Most people would see pepper spray as a warning, but Davis sees it as the beginning of a love story.
THAI & BYE
I’m not exactly heartbroken to see Josh’s girlfriend Vivian, leave.
To be fair, I understand why Josh is upset over her breaking up with him.
Breakups are painful, and for all of his flaws, his heartbreak feels genuine.
The problem is that Josh never seemed to understand what role he played in the breakup.
Josh isn’t exactly helping his own case and making himself likable. He’s already reported the girls across the hall for rental fraud, managed to annoy AJ on multiple occasions, and generally moves through the world with the confidence of someone who does not consider how his actions affect other people.
What makes Josh interesting isn’t that he’s a bad person. It’s that he’s convinced he’s a good one.
Those aren’t always the same thing.
One of the better moments comes when AJ finds him at a Thai restaurant after he’s forgotten his wallet. Despite all of their previous interactions, she helps him out anyway.
It’s a small gesture, but it shifts something between them.
More importantly, it’s the moment Josh starts to realize AJ looks familiar.
Very familiar.
What we also see is Davis tell Kel that he’s met the love of his life – AJ.
At this point, it feels pretty clear the show is setting up a they-won’t-they-will pairing. The question is with whom. There is a definite Ross-and-Rachel vibe to the dynamic AJ and Josh have: shared history, mutual irritation, and just enough chemistry to make future complications inevitable.

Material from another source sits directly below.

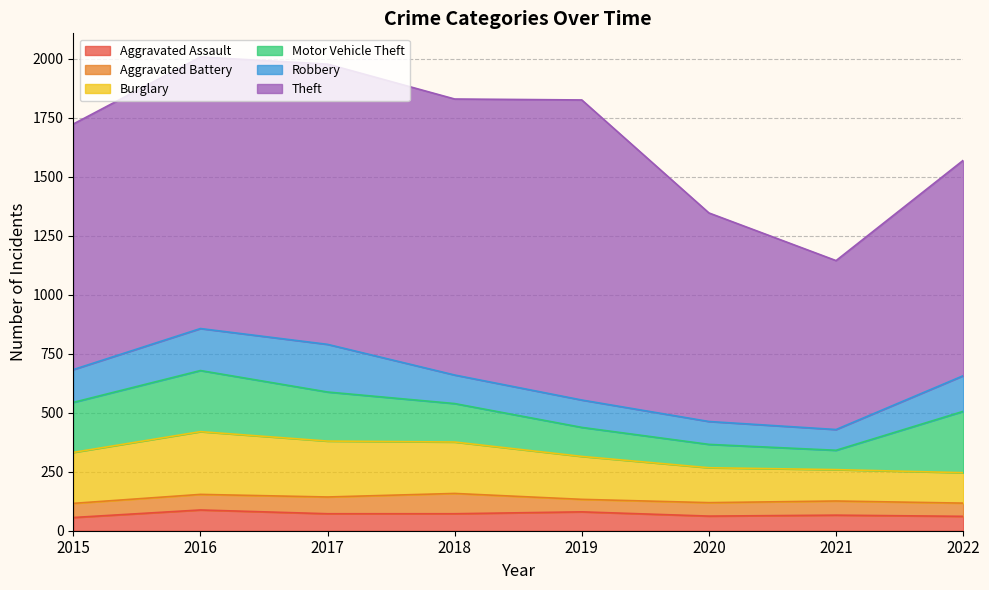

How many interior local valleys does the Aggravated Assault series have?

1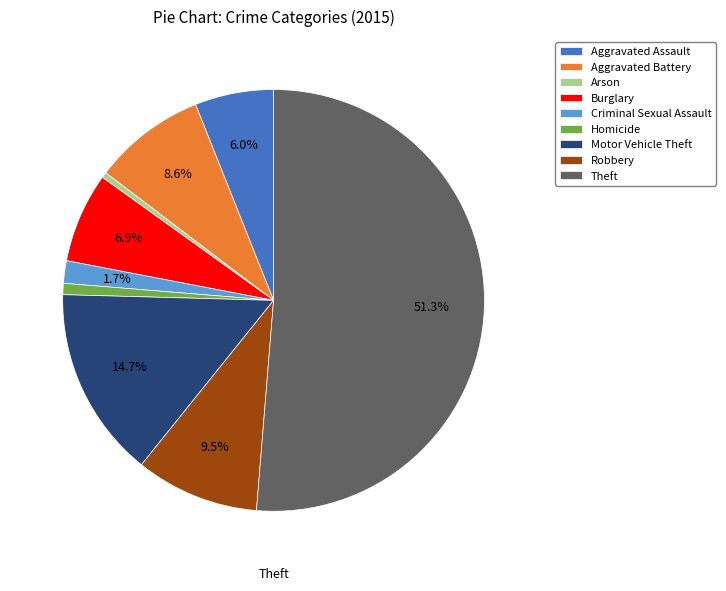

To the nearest percent, what is the combined percentage of Burglary and Aggravated Battery?

16%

For now, AJ and Josh? They are mostly getting on each other’s nerves.
But television has taught us that’s usually where these trope stories begin. It’s the beginning of a love story, and in New York, as with anywhere, that’s where the fun and chaos begin.
OTHER THOUGHTS
- The cardigan is cute, just not on Josh
- We don’t like Vivian. I am calling that now
- A non-essential property brother – hahaha
- Paula is gonna keep Josh on his toes.
- Abi is really trying hard to impress her boss, but also her boss getting hit by a pedi-cab is a lot of WTF
- Abi dressing the one guy – that was cute
- Cupcakes to work – maybe not the smartest idea, but also yum Magnolia
- The fire would have freaked me out
- Living in The Plaza? Someone is RICH
- The first day conference goes to show why you don’t yell at people on the streets.
- Love a Quest Love appearance
- Turkey sandwiches will never be the same
Not Suitable for Work is streaming now on Hulu.